Goal of the exercise
For this exercise, write out exactly the lines from the line containing "- Fixing useMfaActivateConfirm" through the last line of the records, and no other lines.

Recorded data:
########################################

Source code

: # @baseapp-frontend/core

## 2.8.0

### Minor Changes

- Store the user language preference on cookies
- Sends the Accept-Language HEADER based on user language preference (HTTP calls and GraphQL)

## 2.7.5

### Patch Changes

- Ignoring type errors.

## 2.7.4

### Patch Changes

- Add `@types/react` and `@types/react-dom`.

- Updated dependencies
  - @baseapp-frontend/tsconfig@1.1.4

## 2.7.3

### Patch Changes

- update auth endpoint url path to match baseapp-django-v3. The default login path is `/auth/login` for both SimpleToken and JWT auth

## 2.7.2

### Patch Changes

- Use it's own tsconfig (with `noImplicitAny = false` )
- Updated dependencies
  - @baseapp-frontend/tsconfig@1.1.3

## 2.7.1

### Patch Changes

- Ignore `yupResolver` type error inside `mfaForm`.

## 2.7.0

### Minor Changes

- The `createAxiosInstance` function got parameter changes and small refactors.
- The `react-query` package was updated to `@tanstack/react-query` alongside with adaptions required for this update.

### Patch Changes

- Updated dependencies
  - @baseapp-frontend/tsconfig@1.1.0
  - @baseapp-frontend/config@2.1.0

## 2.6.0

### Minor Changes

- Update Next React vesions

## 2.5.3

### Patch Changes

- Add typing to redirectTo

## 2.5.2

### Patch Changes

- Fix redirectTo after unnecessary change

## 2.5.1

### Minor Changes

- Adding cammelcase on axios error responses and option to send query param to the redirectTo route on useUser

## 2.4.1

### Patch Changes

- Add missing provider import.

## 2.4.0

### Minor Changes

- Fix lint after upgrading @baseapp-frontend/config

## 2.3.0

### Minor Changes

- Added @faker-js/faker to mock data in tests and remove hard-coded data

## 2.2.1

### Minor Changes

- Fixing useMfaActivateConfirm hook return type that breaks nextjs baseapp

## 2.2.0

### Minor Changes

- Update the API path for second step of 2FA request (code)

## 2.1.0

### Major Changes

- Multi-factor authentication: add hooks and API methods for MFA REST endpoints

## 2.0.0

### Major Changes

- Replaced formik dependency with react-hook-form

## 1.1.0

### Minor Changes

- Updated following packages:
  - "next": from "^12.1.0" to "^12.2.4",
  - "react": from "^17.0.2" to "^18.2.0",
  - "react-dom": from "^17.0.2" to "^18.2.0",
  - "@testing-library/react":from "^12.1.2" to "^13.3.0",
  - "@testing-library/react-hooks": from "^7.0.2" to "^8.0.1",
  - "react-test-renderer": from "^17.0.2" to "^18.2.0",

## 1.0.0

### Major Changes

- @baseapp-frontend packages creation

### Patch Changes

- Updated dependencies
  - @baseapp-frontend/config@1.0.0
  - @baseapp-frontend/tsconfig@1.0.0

########################################

Task response
- Fixing useMfaActivateConfirm hook return type that breaks nextjs baseapp

## 2.2.0

### Minor Changes

- Update the API path for second step of 2FA request (code)

## 2.1.0

### Major Changes

- Multi-factor authentication: add hooks and API methods for MFA REST endpoints

## 2.0.0

### Major Changes

- Replaced formik dependency with react-hook-form

## 1.1.0

### Minor Changes

- Updated following packages:
  - "next": from "^12.1.0" to "^12.2.4",
  - "react": from "^17.0.2" to "^18.2.0",
  - "react-dom": from "^17.0.2" to "^18.2.0",
  - "@testing-library/react":from "^12.1.2" to "^13.3.0",
  - "@testing-library/react-hooks": from "^7.0.2" to "^8.0.1",
  - "react-test-renderer": from "^17.0.2" to "^18.2.0",

## 1.0.0

### Major Changes

- @baseapp-frontend packages creation

### Patch Changes

- Updated dependencies
  - @baseapp-frontend/config@1.0.0
  - @baseapp-frontend/tsconfig@1.0.0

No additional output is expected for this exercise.